As Jim’s multi-million scam artistry is revealing, it’s fascinating how screenwriter Abe Sylvia depicts evangelical megachurches similar to battling corporations caught in a war against one another – there’s something Succession-like over the clandestine meetings upon boardwalks, complicatedly religious doublespeak masquerading true intentions. It’s evident Sylvia desires to expose the rot at the core of men like Jim Bakker and Jerry Falwell – they are driven by agendas, ideologies, but above all else, ravenous hunger for power. Exploitation and corruption are the two pillars of televangelism under these individuals – the ‘righteousness’ of the ministry asserting a kind of moral justice over Jim Bakker’s actions is hypocrisy; they merely realized Jim’s value no longer outweigh the dead weight of his declining reputation. Why bother turning the other cheek if you’re not being paid for it?

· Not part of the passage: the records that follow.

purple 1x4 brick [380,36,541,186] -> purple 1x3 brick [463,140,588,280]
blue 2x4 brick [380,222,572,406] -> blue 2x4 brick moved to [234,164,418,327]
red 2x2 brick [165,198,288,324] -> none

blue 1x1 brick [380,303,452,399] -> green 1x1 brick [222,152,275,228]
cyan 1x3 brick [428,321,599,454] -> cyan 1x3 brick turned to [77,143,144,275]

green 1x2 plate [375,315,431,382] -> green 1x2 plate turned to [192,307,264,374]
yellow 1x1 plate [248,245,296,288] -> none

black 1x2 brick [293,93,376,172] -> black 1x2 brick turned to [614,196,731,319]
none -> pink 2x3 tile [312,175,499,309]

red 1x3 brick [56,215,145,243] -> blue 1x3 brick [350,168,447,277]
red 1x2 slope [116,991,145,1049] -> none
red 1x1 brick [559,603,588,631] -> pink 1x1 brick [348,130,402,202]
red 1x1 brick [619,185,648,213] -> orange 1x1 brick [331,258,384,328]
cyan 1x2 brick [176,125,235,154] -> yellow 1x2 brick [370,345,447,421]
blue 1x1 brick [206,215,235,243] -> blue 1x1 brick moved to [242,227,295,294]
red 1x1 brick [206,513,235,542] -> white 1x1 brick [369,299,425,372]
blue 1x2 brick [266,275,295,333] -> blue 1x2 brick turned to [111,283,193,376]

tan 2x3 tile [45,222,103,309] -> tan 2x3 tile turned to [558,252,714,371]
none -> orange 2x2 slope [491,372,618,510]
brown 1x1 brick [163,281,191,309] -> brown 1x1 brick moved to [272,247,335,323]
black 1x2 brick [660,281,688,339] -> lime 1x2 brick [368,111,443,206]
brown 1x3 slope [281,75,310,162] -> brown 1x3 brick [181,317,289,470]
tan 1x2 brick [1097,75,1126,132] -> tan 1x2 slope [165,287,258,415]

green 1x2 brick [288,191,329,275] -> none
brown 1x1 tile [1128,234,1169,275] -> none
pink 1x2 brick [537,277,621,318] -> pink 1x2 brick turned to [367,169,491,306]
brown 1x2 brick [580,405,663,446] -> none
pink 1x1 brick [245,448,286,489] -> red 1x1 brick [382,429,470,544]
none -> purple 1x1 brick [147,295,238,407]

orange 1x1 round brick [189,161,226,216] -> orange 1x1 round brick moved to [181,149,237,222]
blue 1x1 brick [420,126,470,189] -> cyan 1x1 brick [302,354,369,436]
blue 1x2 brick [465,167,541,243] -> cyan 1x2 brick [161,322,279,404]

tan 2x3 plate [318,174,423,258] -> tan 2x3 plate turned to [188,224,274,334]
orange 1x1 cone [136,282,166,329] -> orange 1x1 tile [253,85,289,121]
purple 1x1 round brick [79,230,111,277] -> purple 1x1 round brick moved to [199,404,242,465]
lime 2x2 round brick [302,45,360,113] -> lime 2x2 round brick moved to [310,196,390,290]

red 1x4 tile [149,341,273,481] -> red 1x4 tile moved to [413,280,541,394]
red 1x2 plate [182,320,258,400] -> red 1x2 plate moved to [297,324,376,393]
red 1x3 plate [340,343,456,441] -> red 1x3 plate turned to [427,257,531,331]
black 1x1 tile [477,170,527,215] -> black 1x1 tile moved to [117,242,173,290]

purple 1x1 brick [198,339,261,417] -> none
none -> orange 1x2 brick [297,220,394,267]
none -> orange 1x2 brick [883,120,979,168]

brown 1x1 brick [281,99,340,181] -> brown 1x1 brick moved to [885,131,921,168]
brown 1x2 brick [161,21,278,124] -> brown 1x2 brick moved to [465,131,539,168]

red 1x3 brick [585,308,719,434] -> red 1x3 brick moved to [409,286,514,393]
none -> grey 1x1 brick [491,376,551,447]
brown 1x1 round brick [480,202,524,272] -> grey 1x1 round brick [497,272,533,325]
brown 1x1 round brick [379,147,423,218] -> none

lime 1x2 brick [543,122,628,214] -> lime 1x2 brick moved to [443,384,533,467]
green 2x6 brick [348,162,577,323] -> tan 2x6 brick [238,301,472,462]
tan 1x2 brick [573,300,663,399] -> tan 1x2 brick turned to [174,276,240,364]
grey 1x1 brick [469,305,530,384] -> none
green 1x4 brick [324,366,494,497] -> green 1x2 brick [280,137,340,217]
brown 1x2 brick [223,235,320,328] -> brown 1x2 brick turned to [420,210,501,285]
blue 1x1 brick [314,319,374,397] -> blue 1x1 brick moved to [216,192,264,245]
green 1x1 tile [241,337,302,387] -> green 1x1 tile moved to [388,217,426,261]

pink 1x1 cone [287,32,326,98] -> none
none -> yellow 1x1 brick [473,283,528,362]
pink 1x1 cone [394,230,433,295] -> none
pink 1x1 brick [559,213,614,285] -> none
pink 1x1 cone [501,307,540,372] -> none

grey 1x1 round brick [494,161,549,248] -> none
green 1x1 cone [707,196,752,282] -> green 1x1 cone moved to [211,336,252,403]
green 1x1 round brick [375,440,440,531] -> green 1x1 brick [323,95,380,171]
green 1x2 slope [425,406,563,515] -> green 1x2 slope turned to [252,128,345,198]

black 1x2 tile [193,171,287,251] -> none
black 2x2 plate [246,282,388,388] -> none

Ultimately, we come back to the innate tragedy of Tammy Faye: her loneliness. There is an emptiness, an existential disconnection between herself and life that could not be filled by her parents, nor Jim Baker – that’s why her relationship to God is crucial. Her ostracization from the church finally connects her and her mother over a mutual fate of exploitation – and yet, Tammy’s eyes still see only the best in the church. That anxious twitchiness and timid disposition are distilled into a pure essence in Tammy Faye’s closing concert, purposefully calling back to our first impression of Young Tammy. She wants so desperately just to be accepted (back) into this family, so she may purge her existential loneliness. Whether that will ever come is a question Showalter and Sylvia leave unanswered, but at least there appears an optimistic sparkle once more in the eyes of Tammy Faye.